Work instruction: Give the lines running from the start of the records through the line holding "Computadoras", inclusive, as a numbered list, leaving out any blank lines.

Entries taken from a collection:
┌──

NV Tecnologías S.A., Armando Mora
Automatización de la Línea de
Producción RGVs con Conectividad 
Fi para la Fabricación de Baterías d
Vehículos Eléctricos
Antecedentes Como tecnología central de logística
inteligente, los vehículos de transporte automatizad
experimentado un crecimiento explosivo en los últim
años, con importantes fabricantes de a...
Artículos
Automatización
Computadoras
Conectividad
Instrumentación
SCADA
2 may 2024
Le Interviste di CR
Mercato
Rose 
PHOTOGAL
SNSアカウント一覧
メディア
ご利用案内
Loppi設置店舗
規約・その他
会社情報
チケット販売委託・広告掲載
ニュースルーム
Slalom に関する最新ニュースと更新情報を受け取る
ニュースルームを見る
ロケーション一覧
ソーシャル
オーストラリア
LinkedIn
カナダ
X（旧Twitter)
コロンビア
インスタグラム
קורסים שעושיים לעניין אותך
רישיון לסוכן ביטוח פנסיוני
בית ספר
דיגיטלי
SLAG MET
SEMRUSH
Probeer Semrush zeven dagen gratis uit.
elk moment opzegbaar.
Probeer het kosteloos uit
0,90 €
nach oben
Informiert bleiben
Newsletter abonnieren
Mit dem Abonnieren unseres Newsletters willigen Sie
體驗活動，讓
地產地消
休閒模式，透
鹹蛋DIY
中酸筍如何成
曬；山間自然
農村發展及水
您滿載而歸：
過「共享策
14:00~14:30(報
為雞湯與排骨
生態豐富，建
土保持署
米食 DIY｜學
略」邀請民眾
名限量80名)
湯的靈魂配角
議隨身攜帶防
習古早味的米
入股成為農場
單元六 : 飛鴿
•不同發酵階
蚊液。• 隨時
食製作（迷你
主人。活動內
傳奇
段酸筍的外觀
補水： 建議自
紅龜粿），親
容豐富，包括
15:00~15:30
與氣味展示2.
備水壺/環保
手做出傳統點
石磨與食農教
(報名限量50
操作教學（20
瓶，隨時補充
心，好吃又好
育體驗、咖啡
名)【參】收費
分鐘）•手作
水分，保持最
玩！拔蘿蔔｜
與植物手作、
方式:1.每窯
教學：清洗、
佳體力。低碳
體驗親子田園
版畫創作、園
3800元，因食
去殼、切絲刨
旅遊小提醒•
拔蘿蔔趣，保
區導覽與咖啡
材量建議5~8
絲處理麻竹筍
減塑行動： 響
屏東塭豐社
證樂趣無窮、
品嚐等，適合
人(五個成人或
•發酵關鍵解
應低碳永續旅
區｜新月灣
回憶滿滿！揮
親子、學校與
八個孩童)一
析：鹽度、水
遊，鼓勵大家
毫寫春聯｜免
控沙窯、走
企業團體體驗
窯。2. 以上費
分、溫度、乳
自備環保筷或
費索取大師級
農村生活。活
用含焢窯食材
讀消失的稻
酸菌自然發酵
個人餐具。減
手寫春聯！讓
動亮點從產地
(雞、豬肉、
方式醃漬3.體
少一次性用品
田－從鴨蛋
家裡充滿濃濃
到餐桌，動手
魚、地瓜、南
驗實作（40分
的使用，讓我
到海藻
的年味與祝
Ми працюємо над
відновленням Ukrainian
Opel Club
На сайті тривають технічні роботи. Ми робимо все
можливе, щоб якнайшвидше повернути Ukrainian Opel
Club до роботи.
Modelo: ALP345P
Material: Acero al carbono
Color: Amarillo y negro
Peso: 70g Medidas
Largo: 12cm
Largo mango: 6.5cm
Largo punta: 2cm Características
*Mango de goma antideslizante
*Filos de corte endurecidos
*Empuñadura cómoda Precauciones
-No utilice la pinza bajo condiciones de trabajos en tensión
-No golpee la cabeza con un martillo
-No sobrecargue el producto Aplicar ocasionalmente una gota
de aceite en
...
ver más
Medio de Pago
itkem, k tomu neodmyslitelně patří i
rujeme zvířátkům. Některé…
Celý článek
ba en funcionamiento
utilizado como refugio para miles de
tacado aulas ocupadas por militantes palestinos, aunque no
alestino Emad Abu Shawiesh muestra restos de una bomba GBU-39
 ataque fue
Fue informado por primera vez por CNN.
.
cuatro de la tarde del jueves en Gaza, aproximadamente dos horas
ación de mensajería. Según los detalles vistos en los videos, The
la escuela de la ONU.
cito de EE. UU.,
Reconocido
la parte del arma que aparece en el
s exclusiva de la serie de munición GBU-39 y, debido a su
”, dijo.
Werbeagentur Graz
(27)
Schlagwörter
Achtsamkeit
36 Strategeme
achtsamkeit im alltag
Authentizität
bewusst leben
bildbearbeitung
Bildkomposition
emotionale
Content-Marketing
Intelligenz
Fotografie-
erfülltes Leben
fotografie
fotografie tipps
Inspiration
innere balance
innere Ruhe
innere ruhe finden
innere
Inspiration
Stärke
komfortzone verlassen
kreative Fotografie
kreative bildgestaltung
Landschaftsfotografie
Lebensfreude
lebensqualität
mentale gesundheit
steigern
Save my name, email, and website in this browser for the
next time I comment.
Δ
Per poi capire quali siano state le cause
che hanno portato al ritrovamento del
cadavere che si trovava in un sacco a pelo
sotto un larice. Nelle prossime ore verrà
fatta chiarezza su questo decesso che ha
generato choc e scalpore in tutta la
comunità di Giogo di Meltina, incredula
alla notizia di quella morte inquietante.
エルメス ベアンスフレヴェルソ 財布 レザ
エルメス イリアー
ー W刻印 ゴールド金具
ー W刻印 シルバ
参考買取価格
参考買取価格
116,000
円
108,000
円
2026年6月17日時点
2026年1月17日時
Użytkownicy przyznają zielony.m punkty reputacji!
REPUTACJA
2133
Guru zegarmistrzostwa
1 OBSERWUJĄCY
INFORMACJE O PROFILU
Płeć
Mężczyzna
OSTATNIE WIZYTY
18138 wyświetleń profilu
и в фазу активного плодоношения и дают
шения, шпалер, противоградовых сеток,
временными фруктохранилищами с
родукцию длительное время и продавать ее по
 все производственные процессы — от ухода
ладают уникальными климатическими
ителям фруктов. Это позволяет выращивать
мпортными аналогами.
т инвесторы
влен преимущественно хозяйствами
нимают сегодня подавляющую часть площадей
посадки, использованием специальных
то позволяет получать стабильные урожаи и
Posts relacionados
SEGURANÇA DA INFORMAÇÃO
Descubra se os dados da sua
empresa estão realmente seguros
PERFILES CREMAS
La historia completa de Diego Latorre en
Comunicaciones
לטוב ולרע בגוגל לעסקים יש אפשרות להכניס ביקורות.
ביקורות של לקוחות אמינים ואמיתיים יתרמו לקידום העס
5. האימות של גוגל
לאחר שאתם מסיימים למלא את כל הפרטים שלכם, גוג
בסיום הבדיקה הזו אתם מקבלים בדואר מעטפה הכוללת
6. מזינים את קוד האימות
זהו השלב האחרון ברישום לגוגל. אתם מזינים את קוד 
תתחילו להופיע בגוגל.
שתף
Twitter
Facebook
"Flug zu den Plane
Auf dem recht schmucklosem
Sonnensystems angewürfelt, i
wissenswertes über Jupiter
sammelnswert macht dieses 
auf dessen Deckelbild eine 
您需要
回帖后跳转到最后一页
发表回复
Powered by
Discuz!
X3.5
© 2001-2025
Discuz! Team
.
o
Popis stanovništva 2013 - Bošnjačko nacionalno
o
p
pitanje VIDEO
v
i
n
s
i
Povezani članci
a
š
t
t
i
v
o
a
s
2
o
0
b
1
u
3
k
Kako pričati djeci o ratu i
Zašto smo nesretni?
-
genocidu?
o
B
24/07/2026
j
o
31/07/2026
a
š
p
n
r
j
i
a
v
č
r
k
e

└──

Completed task:
1. NV Tecnologías S.A., Armando Mora
2. Automatización de la Línea de
3. Producción RGVs con Conectividad 
4. Fi para la Fabricación de Baterías d
5. Vehículos Eléctricos
6. Antecedentes Como tecnología central de logística
7. inteligente, los vehículos de transporte automatizad
8. experimentado un crecimiento explosivo en los últim
9. años, con importantes fabricantes de a...
10. Artículos
11. Automatización
12. Computadoras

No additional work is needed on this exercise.